The farmers interviewed for this story described the ongoing effects:

• Difficulty securing or expanding farmland
• High competition with developers
• Limited access to capital
• Lack of visibility in local markets
• The pressure of operating alone

Yet they continue to farm—despite the challenges, and often because of them.

A NEW GENERATION RETURNS TO THE LAND

Although the number of Black farmers remains low, the work happening in Hampton Roads shows signs of renewal.

Younger people—especially those interested in sustainability, food justice and community health—are finding their way back to agriculture. Many start with small plots, container gardens, or community plots before expanding.

Mosley said she sees more young families asking questions at the market.

“They want their kids to know what a farm is,” she said. “They want them to see how food grows.”

Goodwin said interest in her flower collectives has increased each year from people across the region.

“There’s community again,” she said. “People are sharing knowledge. It’s powerful.”

Cook said he has watched newcomers arrive at the farm unsure of where to begin, only to leave feeling grounded and inspired.

“They come here and remember something,” he said. “It might be a memory of a grandparent’s garden or just a moment of quiet. But they reconnect.”

RESTORING WHAT WAS LOST

While their methods differ, the farmers share a common purpose: to restore a legacy rooted in land, resilience and community.

Mosley continues her family’s tradition and keeps a visible Black presence in the Virginia Beach farm landscape.
Cook builds community power by teaching land stewardship and food sovereignty.
Goodwin transforms urban spaces into sustainable growing sites and amplifies the voices of Black flower farmers nationwide.

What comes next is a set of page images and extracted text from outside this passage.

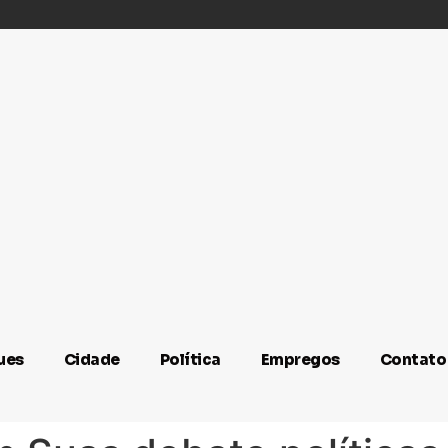
ues
Cidade
Política
Empregos
Contato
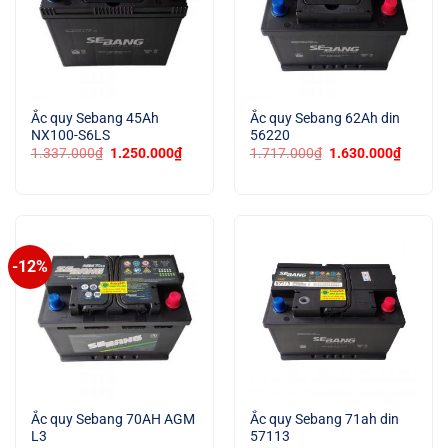
Ắc quy Sebang 45Ah
Ắc quy Sebang 62Ah din
NX100-S6LS
56220
Giá
Giá
Giá
Giá
1.337.000
₫
1.250.000
₫
1.717.000
₫
1.630.000
₫
gốc
hiện
gốc
hiện
là:
tại
là:
tại
1.337.000₫.
là:
1.717.000₫.
là:
1.250.000₫.
1.630.
-12%
Ắc quy Sebang 70AH AGM
Ắc quy Sebang 71ah din
L3
57113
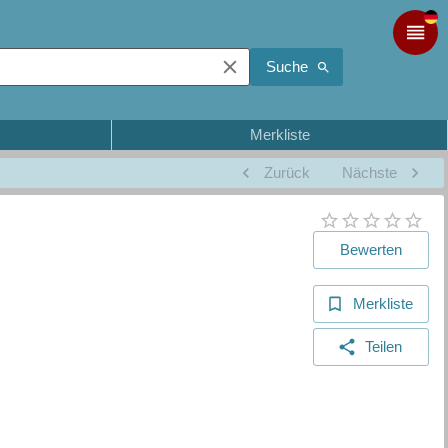
Suche
Merkliste
Zurück
Nächste
Bewerten
Merkliste
Teilen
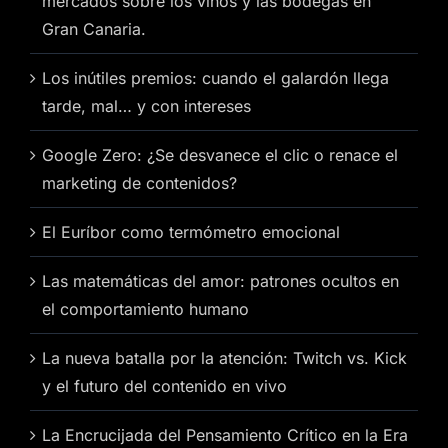
mercados sobre los vinos y las bodegas en
Gran Canaria.
Los inútiles premios: cuando el galardón llega
tarde, mal… y con intereses
Google Zero: ¿Se desvanece el clic o renace el
marketing de contenidos?
El Euríbor como termómetro emocional
Las matemáticas del amor: patrones ocultos en
el comportamiento humano
La nueva batalla por la atención: Twitch vs. Kick
y el futuro del contenido en vivo
La Encrucijada del Pensamiento Crítico en la Era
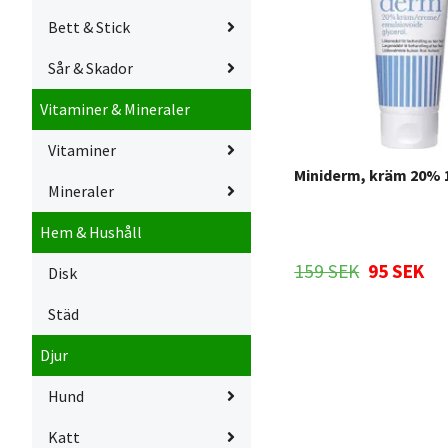
Bett & Stick
Sår & Skador
Vitaminer & Mineraler
Vitaminer
Miniderm, kräm 20% 
Mineraler
Hem & Hushåll
159 SEK
95 SEK
Disk
Städ
Djur
Hund
Katt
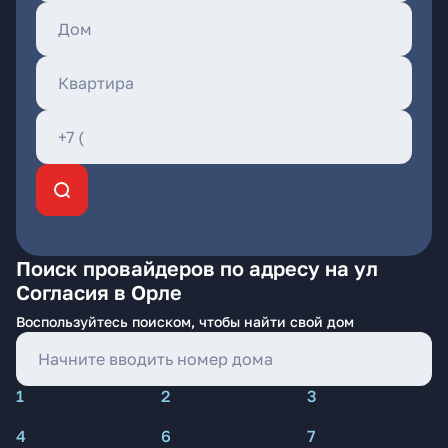
Поиск провайдеров по адресу на ул
Согласия в Орле
Воспользуйтесь поиском, чтобы найти свой дом
1
2
3
4
6
7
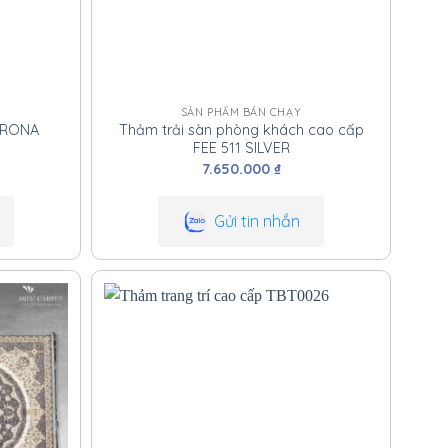
SẢN PHẨM BÁN CHẠY
VERONA
Thảm trải sàn phòng khách cao cấp
FEE 511 SILVER
7.650.000
₫
Gửi tin nhắn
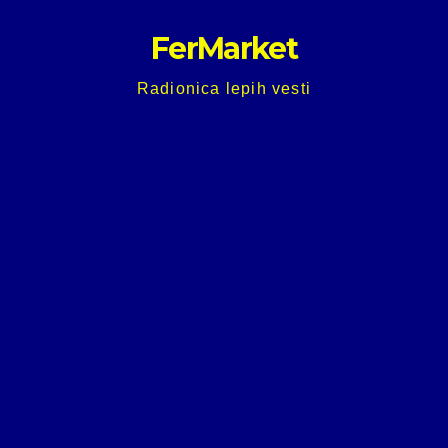
Skip
FerMarket
to
content
Radionica lepih vesti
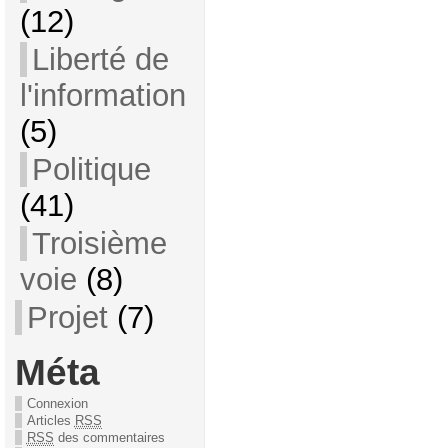
(12)
Liberté de
l'information
(5)
Politique
(41)
Troisième
voie
(8)
Projet
(7)
Méta
Connexion
Articles
RSS
RSS
des commentaires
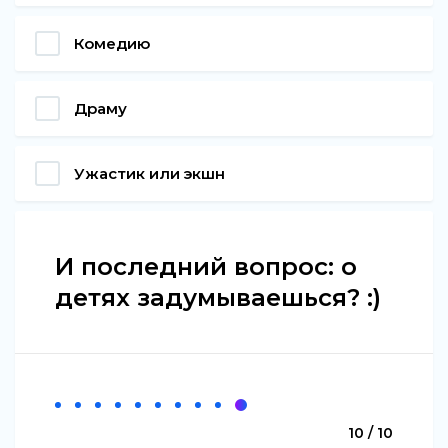
Комедию
Драму
Ужастик или экшн
И последний вопрос: о
детях задумываешься? :)
10 / 10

Their work reflects something larger than individual farms. It reflects a cultural reclamation.

Black farmers in Hampton Roads are not disappearing—they are re-emerging.

They are building a future where the region’s agricultural history is acknowledged, honored and expanded. They are proving that farming is not a relic of the past but a tool for community resilience.

And they are reminding Hampton Roads that the story of American agriculture begins with them.